Student artists share work, network through annual Young Artist Exhibition

The Young Artists Exhibitioin is featured in a gallery room on the second floor of Cornerstone Center for the Arts in Muncie through the month of April. Cornerstone welcomes more than 150,000 guests each year. Tier Morrow, DN
The Young Artists Exhibitioin is featured in a gallery room on the second floor of Cornerstone Center for the Arts in Muncie through the month of April. Cornerstone welcomes more than 150,000 guests each year. Tier Morrow, DN

For more information about the event, contact Sarah Shaffer, education and marketing coordinator at Cornerstone Center for the Arts via email at 

For Burris Laboratory School senior MyKel Ivy, creating art makes her feel amazing. 

“It’s kind of weird to see how you start with a blank canvas, and then you finish it, and you just have this wonderful piece,” Ivy said. “It just makes me feel really special.”

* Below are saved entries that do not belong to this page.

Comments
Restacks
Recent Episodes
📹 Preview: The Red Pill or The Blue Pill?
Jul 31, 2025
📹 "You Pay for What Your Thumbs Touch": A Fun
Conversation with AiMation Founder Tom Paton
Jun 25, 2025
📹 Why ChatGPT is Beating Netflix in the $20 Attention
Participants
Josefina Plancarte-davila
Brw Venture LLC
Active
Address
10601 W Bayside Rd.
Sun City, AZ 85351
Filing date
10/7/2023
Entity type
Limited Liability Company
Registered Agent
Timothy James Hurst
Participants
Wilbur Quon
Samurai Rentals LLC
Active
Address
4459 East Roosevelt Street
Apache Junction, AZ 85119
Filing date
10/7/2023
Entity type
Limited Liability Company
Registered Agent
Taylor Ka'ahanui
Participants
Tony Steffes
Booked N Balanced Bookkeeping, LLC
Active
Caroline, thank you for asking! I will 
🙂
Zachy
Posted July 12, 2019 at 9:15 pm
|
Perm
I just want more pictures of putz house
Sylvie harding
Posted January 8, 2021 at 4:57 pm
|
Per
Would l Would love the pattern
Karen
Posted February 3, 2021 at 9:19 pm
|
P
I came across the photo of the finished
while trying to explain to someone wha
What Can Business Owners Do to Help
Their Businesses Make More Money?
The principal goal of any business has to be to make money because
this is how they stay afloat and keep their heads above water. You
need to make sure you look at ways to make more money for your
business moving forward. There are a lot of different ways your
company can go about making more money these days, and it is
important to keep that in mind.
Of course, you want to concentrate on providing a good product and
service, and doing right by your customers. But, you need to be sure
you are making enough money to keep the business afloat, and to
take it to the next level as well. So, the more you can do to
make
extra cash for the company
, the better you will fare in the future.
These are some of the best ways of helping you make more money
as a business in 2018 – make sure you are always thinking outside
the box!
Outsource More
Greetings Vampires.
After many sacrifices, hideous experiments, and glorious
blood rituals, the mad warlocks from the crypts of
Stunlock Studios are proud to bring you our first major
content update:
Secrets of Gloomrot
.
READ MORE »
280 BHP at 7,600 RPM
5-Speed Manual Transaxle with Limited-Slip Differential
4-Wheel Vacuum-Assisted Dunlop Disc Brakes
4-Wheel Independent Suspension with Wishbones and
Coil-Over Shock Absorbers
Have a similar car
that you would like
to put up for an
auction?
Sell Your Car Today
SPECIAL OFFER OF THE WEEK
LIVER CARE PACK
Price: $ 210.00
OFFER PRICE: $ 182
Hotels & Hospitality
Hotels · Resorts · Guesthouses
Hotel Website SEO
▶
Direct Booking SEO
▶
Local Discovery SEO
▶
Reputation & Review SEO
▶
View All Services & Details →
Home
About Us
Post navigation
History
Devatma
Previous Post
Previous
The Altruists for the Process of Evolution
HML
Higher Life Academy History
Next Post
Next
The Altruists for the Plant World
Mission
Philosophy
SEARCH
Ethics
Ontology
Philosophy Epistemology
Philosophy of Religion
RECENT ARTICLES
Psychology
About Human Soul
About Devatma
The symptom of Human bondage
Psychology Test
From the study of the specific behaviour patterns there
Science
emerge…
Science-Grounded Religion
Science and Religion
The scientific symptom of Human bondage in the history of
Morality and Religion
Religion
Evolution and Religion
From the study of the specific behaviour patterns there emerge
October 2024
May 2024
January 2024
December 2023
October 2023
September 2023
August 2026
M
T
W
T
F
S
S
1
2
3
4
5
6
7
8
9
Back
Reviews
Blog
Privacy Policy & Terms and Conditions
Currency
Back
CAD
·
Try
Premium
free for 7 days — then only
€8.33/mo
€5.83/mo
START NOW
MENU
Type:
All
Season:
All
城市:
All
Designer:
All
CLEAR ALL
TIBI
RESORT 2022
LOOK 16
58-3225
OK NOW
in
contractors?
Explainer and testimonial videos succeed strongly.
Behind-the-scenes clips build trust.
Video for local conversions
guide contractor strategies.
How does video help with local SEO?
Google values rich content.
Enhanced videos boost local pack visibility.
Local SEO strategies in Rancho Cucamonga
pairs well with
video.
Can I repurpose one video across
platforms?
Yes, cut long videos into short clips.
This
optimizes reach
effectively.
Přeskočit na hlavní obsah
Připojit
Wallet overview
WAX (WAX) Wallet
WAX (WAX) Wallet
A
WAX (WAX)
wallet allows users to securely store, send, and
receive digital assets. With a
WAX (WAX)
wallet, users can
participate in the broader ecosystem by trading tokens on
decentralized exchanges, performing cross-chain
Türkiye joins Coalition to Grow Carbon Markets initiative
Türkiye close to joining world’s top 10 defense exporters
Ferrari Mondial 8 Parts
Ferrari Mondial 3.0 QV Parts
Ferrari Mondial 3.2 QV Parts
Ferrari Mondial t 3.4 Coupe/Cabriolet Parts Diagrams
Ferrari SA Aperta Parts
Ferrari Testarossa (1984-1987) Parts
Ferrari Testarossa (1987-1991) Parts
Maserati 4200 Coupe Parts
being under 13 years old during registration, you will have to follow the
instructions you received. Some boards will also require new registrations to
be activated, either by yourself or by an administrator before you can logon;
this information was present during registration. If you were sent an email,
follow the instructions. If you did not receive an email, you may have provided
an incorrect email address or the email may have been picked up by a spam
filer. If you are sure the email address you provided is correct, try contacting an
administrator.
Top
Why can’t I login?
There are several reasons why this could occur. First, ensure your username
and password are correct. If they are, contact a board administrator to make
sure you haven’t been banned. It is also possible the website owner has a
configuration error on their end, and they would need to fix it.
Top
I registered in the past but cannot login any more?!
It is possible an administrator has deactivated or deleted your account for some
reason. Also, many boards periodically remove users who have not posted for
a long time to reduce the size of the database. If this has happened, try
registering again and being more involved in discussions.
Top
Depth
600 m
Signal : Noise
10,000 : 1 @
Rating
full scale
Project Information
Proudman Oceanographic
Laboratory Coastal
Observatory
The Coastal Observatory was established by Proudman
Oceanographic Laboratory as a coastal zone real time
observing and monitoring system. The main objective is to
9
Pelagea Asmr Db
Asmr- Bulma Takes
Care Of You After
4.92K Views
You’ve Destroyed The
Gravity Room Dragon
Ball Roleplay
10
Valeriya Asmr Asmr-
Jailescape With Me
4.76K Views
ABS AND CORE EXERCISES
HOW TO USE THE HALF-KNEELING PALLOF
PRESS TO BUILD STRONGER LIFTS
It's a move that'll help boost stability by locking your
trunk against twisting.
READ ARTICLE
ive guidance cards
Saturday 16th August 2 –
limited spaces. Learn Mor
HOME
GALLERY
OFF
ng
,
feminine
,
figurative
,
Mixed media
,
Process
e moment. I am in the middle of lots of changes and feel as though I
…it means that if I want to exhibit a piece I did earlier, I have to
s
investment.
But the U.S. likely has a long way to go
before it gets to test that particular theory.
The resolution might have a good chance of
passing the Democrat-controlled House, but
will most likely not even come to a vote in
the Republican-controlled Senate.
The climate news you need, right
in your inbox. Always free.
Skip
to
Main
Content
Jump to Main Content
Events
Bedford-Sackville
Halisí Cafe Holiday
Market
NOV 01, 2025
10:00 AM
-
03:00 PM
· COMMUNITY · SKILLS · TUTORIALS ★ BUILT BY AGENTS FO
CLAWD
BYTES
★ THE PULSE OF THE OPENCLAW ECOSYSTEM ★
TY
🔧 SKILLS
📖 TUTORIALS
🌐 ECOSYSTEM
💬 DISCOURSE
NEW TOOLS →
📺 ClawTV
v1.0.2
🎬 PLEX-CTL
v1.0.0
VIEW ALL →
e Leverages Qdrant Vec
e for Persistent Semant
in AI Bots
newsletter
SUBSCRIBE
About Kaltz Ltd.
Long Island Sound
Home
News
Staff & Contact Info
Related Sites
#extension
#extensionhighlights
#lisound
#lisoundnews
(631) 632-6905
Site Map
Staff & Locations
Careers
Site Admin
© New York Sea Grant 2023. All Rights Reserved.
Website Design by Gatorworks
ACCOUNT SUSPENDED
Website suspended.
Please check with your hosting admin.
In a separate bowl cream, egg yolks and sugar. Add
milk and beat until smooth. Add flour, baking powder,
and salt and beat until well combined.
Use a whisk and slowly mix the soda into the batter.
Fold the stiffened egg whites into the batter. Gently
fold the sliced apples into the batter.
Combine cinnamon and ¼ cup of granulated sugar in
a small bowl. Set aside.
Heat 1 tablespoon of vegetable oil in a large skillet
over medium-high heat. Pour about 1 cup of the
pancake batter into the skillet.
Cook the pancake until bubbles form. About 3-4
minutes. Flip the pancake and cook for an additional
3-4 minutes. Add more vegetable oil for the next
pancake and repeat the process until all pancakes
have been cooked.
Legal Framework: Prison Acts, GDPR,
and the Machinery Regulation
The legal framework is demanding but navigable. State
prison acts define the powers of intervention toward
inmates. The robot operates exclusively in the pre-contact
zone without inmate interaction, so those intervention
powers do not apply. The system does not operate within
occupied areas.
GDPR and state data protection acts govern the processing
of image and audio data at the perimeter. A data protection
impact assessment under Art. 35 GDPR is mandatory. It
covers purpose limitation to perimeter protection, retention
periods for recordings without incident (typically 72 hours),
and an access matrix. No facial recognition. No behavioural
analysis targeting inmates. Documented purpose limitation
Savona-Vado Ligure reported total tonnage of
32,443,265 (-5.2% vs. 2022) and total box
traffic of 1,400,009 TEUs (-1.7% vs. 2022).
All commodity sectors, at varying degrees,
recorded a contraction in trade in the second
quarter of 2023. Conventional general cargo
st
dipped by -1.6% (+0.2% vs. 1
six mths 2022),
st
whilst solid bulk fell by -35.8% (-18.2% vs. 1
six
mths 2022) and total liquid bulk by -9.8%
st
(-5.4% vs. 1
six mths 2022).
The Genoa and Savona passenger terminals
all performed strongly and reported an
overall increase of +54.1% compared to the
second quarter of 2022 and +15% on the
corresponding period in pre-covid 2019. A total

Ivy had the opportunity to share her art with Delaware County community members in the Young Artist Exhibition, hers hanging among 170 other pieces of 2D and 3D artwork in Cornerstone Center for The Arts

Each year, young artists, grades K-12 from 16 Delaware County schools and home schools, submit their artwork in a competition to potentially have it displayed at the exhibition, where students have the ability to connect with other artists and families. 

“The Young Artist Exhibition provides a unique opportunity for children to be highlighted as artists, often for the first time in their lives,” said Jessie Fisher, the education director for Cornerstone. “It gives them the confidence to continue creating art, and they will remember the experience for a lifetime.” 

Lili Stokes, an art teacher at Burris, said the exhibition is important because it showcases the talents of students around Muncie. 

“When [the students] get recognition, it makes them feel very proud,” Stokes said. “I just think it’s important for students to look at other work as well and see what’s comparable to their own skills.”

For the exhibition, Ivy created a painting of a stoplight because she said she was inspired by the inventor, Garett Agustus Morgan.

“I had a lot of ideas for great people in history, and people who are changing the world,” Ivy said. “I just don’t think people know he is the one who invented the stoplight, so I thought it would be cool to show people that, but not by just saying it.”

While creating her artwork, Ivy said it was difficult for her because she was “on a bit of a time crunch,” but it became easier because she already had the idea in her mind of what she wanted to create. 

“[My favorite part of creating art] is honestly being messy because it’s something I think people are afraid to do,”  Ivy said. “I like it when I’m cleaning up and I see I have paint all over my hands and I’m trying to avoid getting it on my clothes. It's just the fun of it.”

For her artwork, Ivy won second place in her division. Each recipient category is divided by age. 

“When I was named a winner, I was just really proud of myself,” Ivy said.  “I’ve always been really self-conscious of my art, and I wasn’t going to enter the competition, but my teacher just really encouraged me to.” 

Students and families browsed the the art entered into the Cornerstone Center for the Arts Young Artist Exhibition March 14, 2019. The winners for each category were selected that evening. Jessie Fisher, Photo provided.

At the exhibition, the awarded artwork is chosen by a board of judges who are committed to giving back to the community and supporting young artists in their creative aspirations. 

Ball State associate professor of art education Mike Prater was one of six judges this year, along with Betty Brewer, the president and CEO of Minnetrista and Barbara Kunts, a retired arts educator. 

“[Judging young students' work] is great,” Prater said. “Cornerstone is great to work with, and I am always so impressed with the dedication of the art teachers and the art students.

“[Being a judge can be difficult] because all of the students really do have different styles.”

East Washington Academy fourth grader Jack Bouse also submitted his artwork into the exhibition and won an honorable mention. 

“My grandpa loved to paint, and he had some extra canvases, so he thought we could paint too,” Bouse said. 

Bouse’s mom, Stacy Bouse, said it was Jack’s idea to enter the contest.

“I want him to be proud of the things he creates,” Stacy Bouse said. “He’s been interested in art since early elementary school. I was just proud he wanted to do it.”

Ivy, Bouse and the other winners received cash prizes from Prime Trust, a certificate with their name and placement in their category, and a gift certificate to Art Mart. The gallery, open throughout April, will honor recipients who were selected as winners in each age category.

After the gallery, Ivy said she plans to continue pursuing a career in art at Ball State after she graduates. 

“I just think that being a part of the art world at a younger age is a good basis for me,” Ivy said. “I want to be an animator and work for a big company, so I feel like gaining confidence in my art now, since art is such a competitive field, it will help me feel more confident in my skills so I can fight for a position more in my future.”